§ What is being asked
Reproduce every line of the entries below with "pose line" swapped for "orientation line", changing nothing else, and leave the pictures out of your answer.

Excerpted data below:

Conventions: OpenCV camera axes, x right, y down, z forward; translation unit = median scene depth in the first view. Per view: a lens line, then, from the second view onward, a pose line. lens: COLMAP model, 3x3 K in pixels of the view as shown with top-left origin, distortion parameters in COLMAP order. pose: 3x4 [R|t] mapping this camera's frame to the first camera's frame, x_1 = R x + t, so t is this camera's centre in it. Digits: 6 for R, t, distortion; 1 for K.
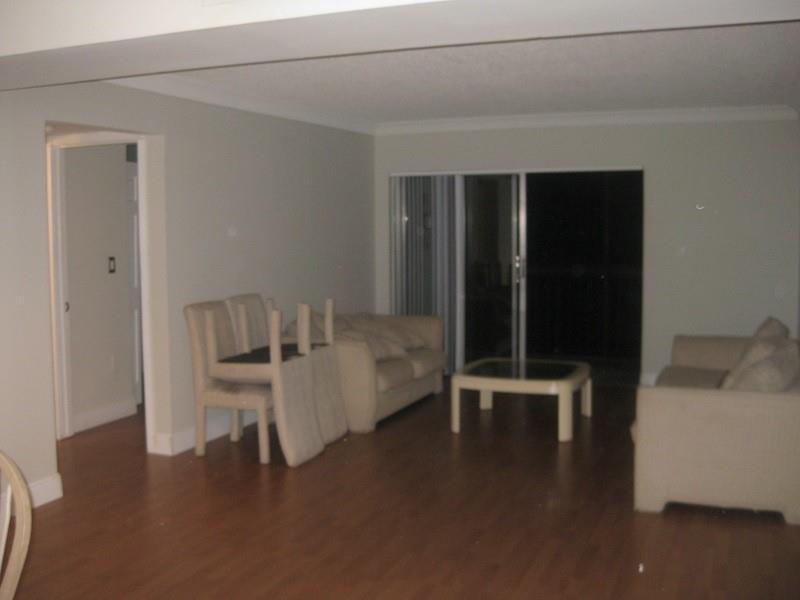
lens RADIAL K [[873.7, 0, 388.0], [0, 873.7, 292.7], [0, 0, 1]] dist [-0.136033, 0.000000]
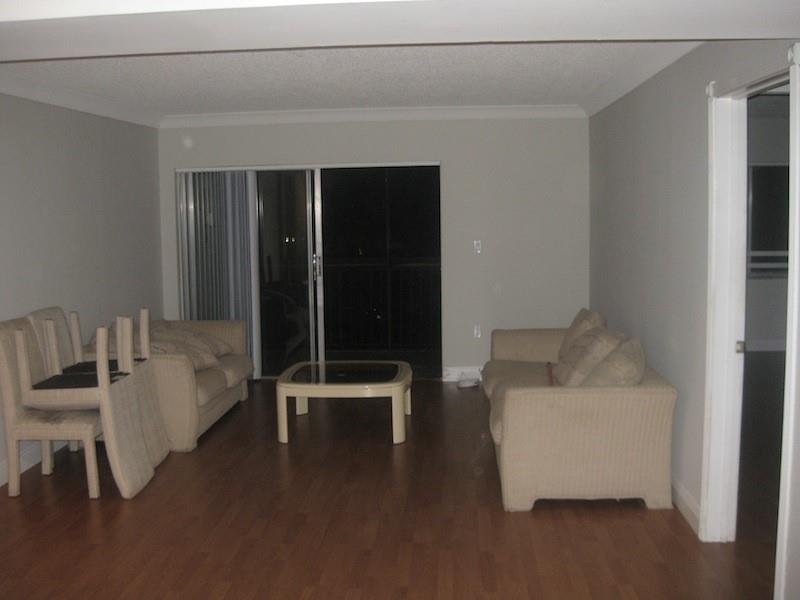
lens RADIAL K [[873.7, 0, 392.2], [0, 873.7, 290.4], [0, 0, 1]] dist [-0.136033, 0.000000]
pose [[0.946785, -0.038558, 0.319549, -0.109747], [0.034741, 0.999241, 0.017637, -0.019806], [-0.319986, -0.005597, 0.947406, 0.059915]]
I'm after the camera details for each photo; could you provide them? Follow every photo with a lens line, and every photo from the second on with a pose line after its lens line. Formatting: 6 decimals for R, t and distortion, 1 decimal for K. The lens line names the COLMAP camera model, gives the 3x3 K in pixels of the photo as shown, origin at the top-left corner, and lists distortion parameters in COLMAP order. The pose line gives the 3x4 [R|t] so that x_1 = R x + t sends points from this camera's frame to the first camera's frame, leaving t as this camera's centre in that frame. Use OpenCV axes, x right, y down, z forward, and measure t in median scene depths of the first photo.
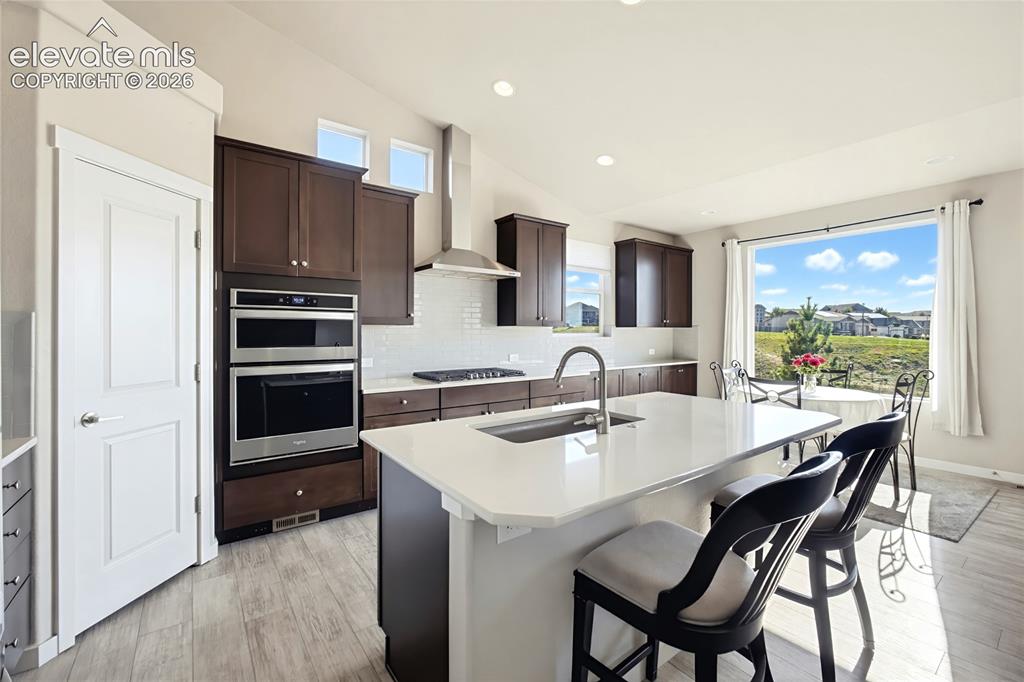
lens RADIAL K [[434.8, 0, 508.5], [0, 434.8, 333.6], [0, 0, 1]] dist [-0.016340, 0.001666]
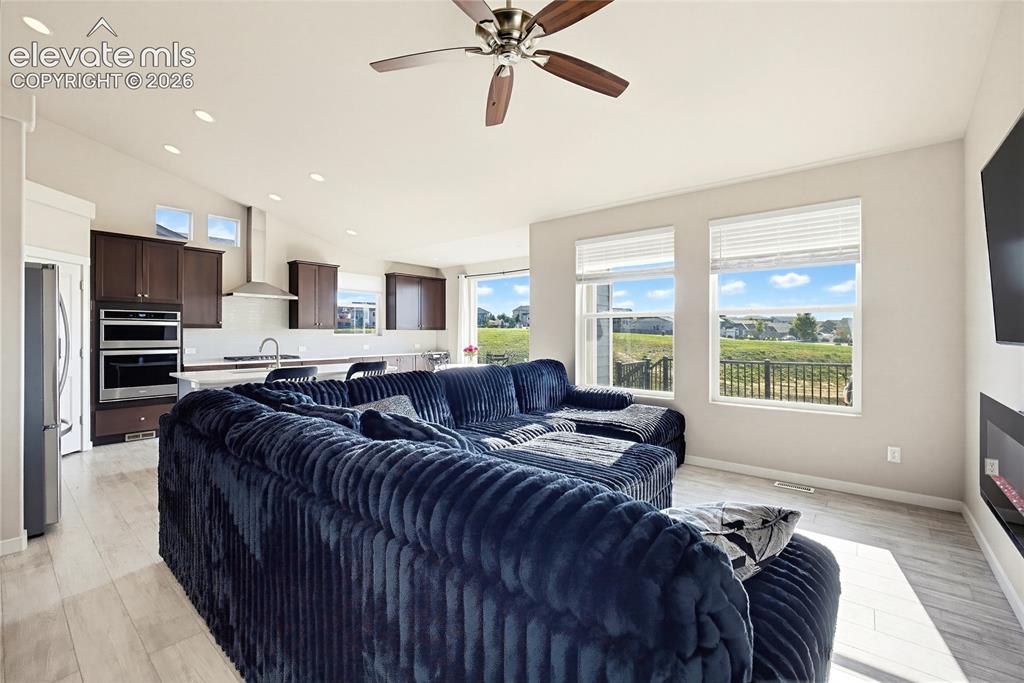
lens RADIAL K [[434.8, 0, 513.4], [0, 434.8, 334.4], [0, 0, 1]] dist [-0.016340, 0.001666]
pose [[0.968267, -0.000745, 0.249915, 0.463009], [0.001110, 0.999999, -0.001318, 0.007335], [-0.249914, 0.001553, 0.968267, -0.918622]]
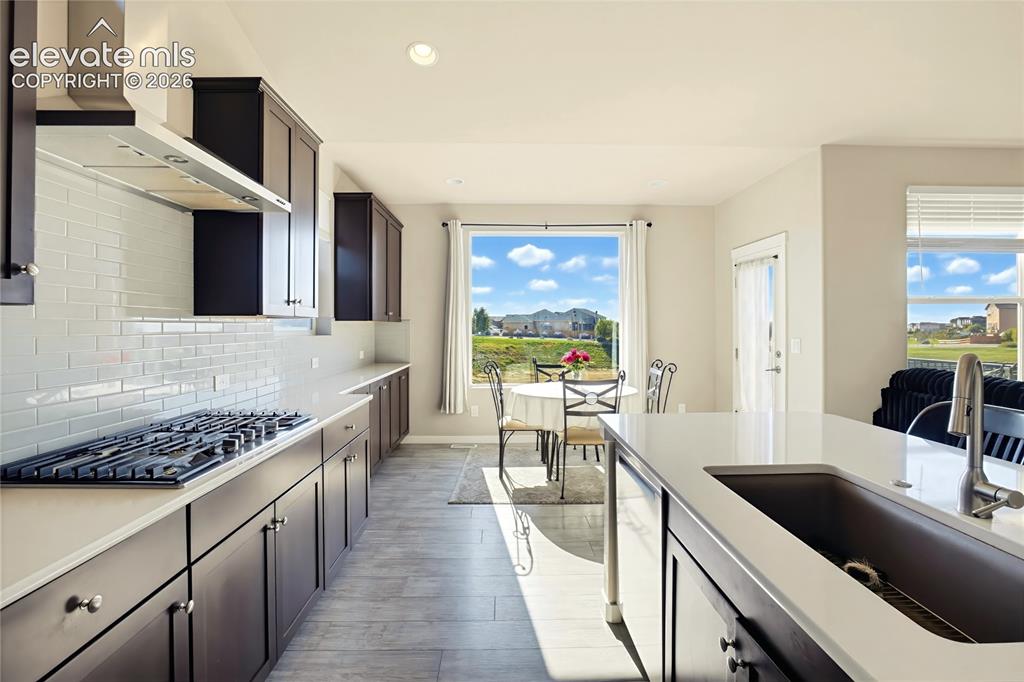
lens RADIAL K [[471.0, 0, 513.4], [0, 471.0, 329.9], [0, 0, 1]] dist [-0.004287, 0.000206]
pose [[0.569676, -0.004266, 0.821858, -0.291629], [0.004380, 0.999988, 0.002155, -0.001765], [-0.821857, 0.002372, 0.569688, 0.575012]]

End of Excerpted data.

§ Exercise output
Conventions: OpenCV camera axes, x right, y down, z forward; translation unit = median scene depth in the first view. Per view: a lens line, then, from the second view onward, a orientation line. lens: COLMAP model, 3x3 K in pixels of the view as shown with top-left origin, distortion parameters in COLMAP order. pose: 3x4 [R|t] mapping this camera's frame to the first camera's frame, x_1 = R x + t, so t is this camera's centre in it. Digits: 6 for R, t, distortion; 1 for K.
lens RADIAL K [[873.7, 0, 388.0], [0, 873.7, 292.7], [0, 0, 1]] dist [-0.136033, 0.000000]
lens RADIAL K [[873.7, 0, 392.2], [0, 873.7, 290.4], [0, 0, 1]] dist [-0.136033, 0.000000]
pose [[0.946785, -0.038558, 0.319549, -0.109747], [0.034741, 0.999241, 0.017637, -0.019806], [-0.319986, -0.005597, 0.947406, 0.059915]]
I'm after the camera details for each photo; could you provide them? Follow every photo with a lens line, and every photo from the second on with a orientation line after its lens line. Formatting: 6 decimals for R, t and distortion, 1 decimal for K. The lens line names the COLMAP camera model, gives the 3x3 K in pixels of the photo as shown, origin at the top-left corner, and lists distortion parameters in COLMAP order. The orientation line gives the 3x4 [R|t] so that x_1 = R x + t sends points from this camera's frame to the first camera's frame, leaving t as this camera's centre in that frame. Use OpenCV axes, x right, y down, z forward, and measure t in median scene depths of the first photo.
lens RADIAL K [[434.8, 0, 508.5], [0, 434.8, 333.6], [0, 0, 1]] dist [-0.016340, 0.001666]
lens RADIAL K [[434.8, 0, 513.4], [0, 434.8, 334.4], [0, 0, 1]] dist [-0.016340, 0.001666]
pose [[0.968267, -0.000745, 0.249915, 0.463009], [0.001110, 0.999999, -0.001318, 0.007335], [-0.249914, 0.001553, 0.968267, -0.918622]]
lens RADIAL K [[471.0, 0, 513.4], [0, 471.0, 329.9], [0, 0, 1]] dist [-0.004287, 0.000206]
pose [[0.569676, -0.004266, 0.821858, -0.291629], [0.004380, 0.999988, 0.002155, -0.001765], [-0.821857, 0.002372, 0.569688, 0.575012]]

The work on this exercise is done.